Well it could mean that the intensity of competition between energy suppliers isn't what it should be, so that prices in general are higher than would be the case if more of us shopped around.
And there is some support for that conclusion from the data. Ofgem has found that this autumn, for the first time, retail prices were probably raised by the big six faster when wholesale prices went up than they have typically been cut after falls in the wholesale market.
Or to put it another way, at a time when the economy has been pretty weak, the energy companies found it easier to widen their profit margins than is necessarily consistent with a competitive market.
Second, Ofgem produces a striking chart of what has been happening to the profit margin for suppliers since 2004. And this clearly shows a dramatic improvement in the profitability of the retail energy market over the past couple of years, during which there has been this striking increase in the number and complexity of tariffs.
So there are two sources of harm that Ofgem may have identified: first that gas and electricity prices may be higher than they should be; second that individual consumers, especially poorer ones with no online access or those with literacy and numeracy problems, are at an unfair disadvantage.

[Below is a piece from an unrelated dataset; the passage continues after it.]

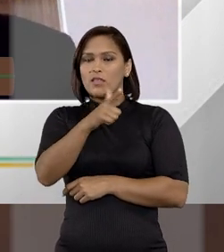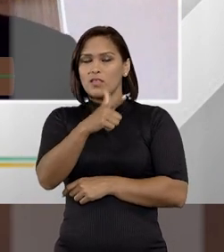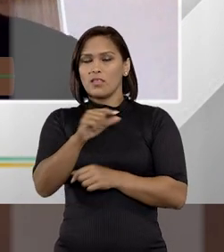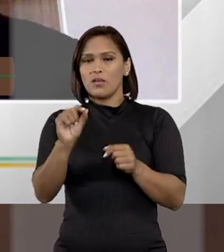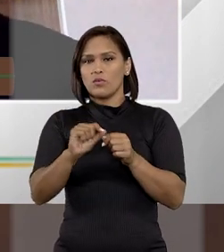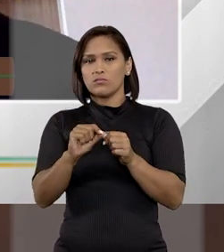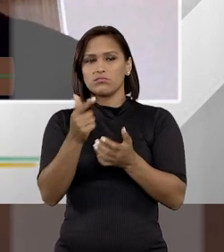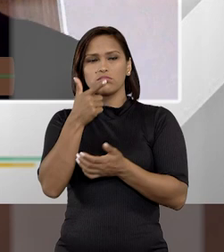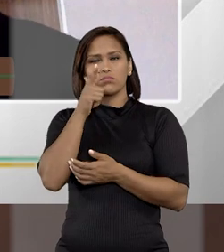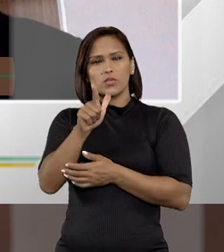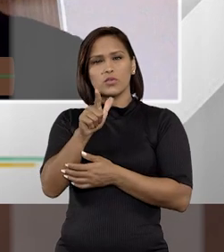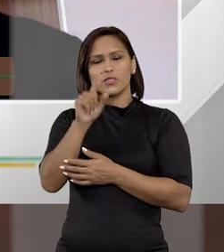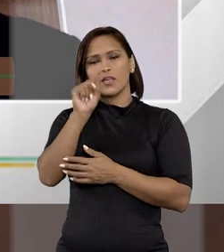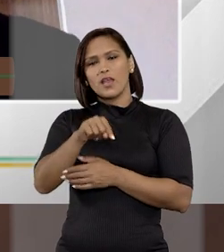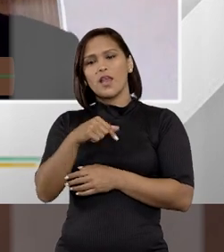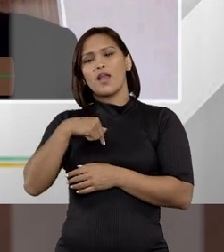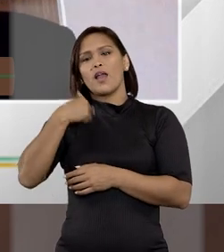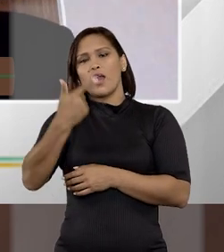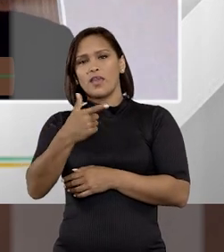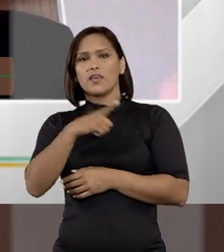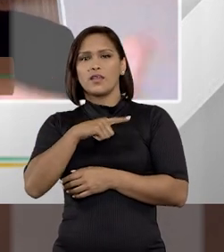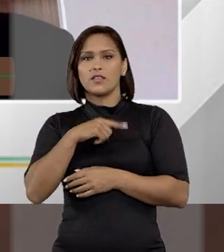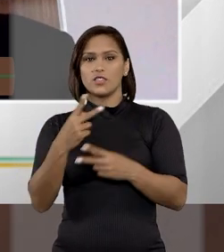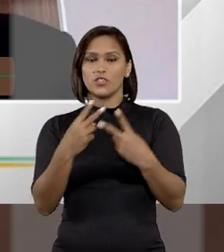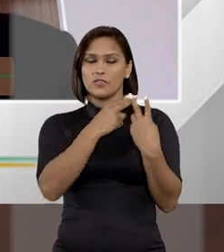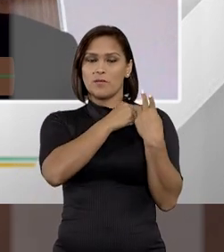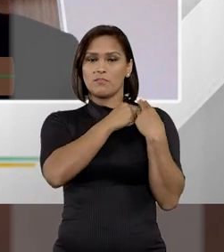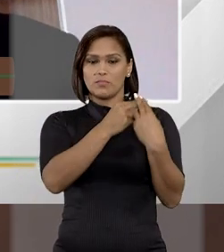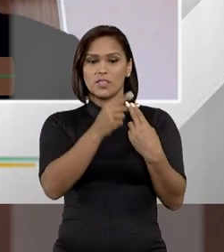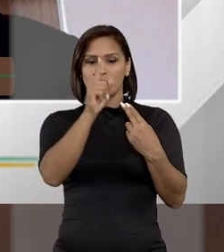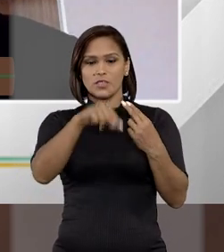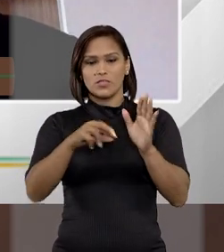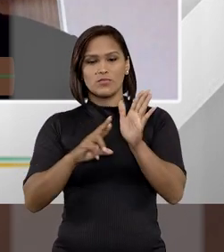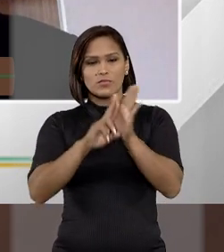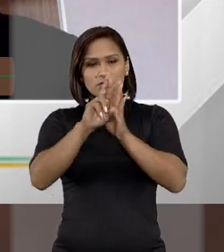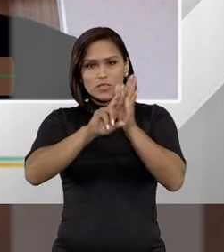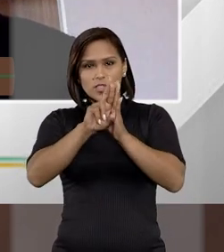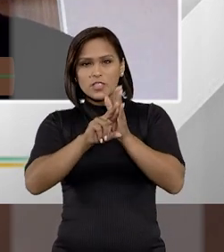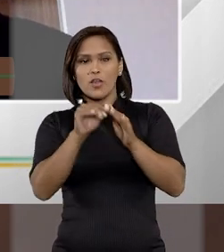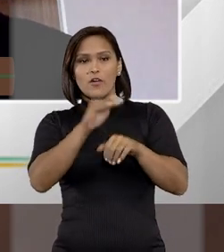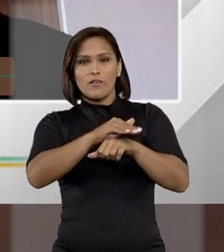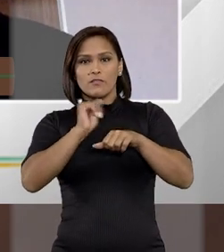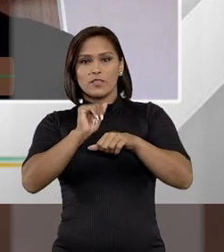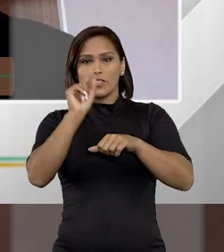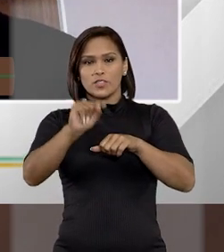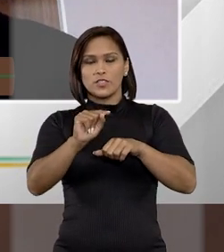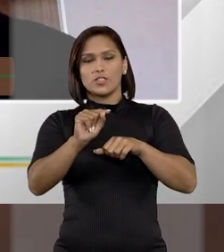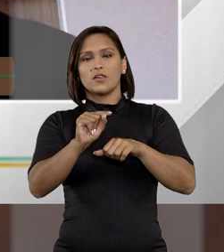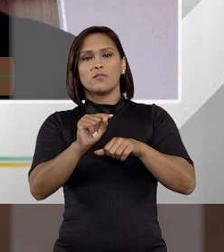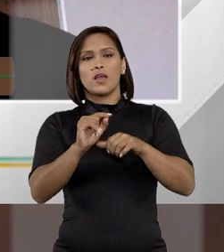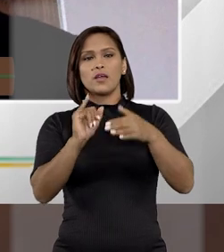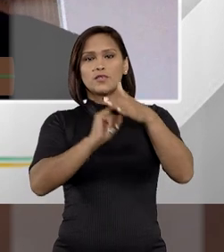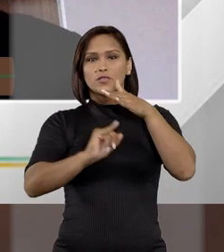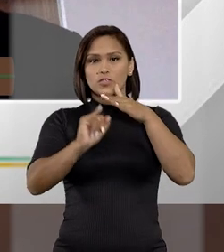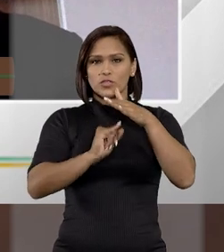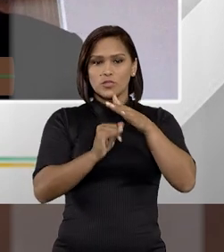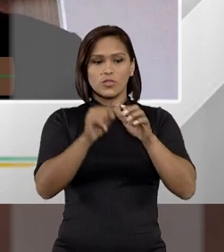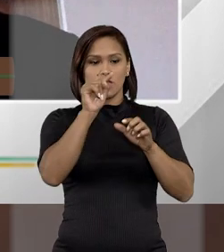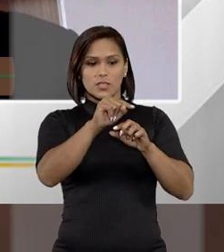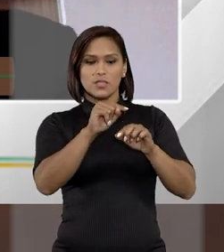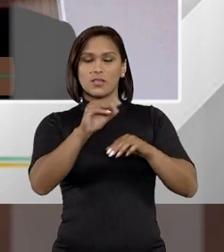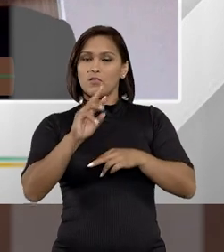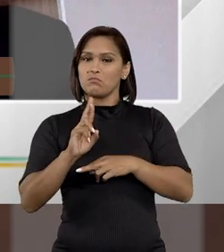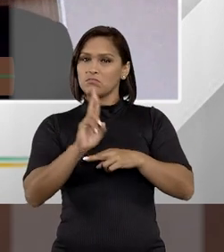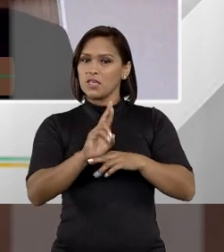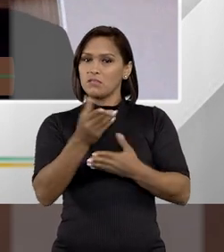ele não o faça nesse prazo, aí aquele que estiver presidindo aquela investigação vai intimar a instituição da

Its proposed reforms are that the power companies should be forced to auction energy to smaller suppliers, to stimulate competition. And that there should be a radical standardisation and simplification of tariffs for standard energy deals (so-called evergreen products that aren't time limited).
But here's what I find slightly odd. Why haven't any of the energy companies turned themselves into the equivalent of an Easyjet or Ryanair? Why have none of them offered a limited range of low-cost packages that massively undercut their rivals? There must be something in the intrinsic risks of trying to be the no-frills, lowest cost supplier that is a major deterrent.
Also, it is probably worth pointing out that Ofgem's finding that between 40% and 60% of energy customers are "sticky", that these tend to stay with their suppliers rather than shopping around, may be evidence of inertia for that regulator - but it looks like a bubbling, thriving market with lots of bargain hunting and switching compared to another market that is important to us, the retail banking market.
If, for example, future proposals from the Banking Commission set up by the government were to encourage up to 50% of bank customers to switch banks, that would transform competitive conditions in retail banking.
A couple of final points.
First, you can expect the energy companies to complain that any squeeze in their margins will erode their ability to make the investments necessary to deliver security of energy supply - and low-carbon supply to boot - that is a priority for the coming decade.
Second, it is striking that no one credible seems to be arguing the caveat emptor point any longer, that if consumers are too thick to notice when energy suppliers are bamboozling them than they deserve to be ripped off. In that sense, in energy at least, there has apparently been a triumph of the nanny state.